## [WHAT IS EXPECTED]
In how many lines of the items below does the string "Transcriptòmica" occur, matching case exactly? Reply with the number only.

## [MATERIAL PROVIDED]
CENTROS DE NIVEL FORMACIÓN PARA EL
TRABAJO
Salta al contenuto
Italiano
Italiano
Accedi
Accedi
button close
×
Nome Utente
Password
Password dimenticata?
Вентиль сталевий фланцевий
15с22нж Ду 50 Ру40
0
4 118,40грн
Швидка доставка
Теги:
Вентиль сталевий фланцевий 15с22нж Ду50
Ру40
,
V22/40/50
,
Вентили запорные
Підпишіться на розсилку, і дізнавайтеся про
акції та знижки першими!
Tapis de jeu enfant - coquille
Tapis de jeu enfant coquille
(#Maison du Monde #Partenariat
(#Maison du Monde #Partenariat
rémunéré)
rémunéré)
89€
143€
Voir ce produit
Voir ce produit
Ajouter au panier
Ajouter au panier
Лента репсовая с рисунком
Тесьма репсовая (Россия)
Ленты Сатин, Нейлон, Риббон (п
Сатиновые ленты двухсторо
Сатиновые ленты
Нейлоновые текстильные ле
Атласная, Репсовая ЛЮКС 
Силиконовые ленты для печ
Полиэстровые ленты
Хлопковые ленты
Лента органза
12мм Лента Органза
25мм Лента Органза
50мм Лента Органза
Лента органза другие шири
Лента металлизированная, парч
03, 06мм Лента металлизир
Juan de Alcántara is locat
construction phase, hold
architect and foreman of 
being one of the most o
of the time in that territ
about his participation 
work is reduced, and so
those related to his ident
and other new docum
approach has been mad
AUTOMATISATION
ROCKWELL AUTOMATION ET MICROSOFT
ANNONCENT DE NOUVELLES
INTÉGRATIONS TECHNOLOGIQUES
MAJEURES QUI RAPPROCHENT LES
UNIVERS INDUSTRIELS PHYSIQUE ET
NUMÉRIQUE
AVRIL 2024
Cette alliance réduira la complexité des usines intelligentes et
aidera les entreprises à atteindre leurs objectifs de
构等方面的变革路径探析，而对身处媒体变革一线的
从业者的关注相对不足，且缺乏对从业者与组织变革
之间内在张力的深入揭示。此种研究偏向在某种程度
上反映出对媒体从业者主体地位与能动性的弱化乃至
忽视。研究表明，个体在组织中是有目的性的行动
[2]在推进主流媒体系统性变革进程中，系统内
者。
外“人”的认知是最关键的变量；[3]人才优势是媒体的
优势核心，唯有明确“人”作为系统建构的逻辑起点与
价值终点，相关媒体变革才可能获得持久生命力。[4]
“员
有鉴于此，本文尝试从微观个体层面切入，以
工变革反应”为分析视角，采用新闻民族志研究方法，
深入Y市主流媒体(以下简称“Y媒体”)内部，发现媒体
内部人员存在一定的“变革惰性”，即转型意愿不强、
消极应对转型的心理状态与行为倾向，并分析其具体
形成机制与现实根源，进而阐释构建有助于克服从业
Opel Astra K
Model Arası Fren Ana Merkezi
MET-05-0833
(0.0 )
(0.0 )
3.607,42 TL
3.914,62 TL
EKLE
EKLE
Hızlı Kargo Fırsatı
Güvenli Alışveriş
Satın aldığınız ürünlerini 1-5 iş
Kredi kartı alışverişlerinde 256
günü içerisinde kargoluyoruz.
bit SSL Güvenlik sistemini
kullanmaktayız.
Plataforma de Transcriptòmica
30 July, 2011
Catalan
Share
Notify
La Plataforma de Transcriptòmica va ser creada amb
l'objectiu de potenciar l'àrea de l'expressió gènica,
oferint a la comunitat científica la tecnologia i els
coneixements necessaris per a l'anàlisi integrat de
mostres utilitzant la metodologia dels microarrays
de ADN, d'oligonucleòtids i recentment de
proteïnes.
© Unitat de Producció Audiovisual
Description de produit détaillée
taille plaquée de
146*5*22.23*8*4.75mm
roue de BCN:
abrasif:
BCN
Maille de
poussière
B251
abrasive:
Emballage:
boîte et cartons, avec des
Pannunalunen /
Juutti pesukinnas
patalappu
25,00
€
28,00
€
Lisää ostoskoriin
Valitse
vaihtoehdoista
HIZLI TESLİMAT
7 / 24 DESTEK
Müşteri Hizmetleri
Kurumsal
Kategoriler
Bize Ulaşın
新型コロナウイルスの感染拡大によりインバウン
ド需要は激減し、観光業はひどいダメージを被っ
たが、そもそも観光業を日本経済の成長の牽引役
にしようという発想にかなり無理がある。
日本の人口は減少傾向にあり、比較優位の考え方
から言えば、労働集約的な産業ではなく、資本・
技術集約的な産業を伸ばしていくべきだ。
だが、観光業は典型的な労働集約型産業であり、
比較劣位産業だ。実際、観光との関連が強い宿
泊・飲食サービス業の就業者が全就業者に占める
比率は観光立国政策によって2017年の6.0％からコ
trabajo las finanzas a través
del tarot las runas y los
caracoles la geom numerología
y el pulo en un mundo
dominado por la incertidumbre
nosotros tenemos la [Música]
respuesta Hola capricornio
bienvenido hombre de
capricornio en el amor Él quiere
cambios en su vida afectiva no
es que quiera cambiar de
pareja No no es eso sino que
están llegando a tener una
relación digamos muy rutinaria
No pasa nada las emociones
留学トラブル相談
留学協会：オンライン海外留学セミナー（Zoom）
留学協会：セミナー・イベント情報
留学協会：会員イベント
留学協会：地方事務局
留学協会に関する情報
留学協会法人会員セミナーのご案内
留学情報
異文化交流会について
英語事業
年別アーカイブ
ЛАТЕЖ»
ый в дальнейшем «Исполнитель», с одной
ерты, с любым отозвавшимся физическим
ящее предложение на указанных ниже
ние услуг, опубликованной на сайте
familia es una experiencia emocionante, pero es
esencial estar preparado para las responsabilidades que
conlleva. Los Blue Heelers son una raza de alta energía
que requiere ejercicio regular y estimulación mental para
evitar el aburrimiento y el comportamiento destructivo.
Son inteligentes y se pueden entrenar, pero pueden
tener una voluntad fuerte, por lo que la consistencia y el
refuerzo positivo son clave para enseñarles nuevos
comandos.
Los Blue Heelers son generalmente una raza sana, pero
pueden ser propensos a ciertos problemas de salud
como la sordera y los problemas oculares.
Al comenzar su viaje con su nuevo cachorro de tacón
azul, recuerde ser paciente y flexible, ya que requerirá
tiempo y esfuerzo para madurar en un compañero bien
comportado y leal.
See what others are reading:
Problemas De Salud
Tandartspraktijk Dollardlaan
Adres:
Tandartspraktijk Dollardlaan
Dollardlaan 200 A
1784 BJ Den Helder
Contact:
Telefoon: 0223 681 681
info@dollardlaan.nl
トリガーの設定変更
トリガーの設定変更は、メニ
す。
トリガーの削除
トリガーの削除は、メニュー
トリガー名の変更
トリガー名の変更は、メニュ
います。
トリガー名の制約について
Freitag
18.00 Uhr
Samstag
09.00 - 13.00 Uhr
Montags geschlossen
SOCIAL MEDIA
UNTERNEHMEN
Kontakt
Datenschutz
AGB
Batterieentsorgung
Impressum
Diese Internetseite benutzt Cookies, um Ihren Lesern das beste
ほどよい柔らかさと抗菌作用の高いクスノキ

## [SOLUTION]
2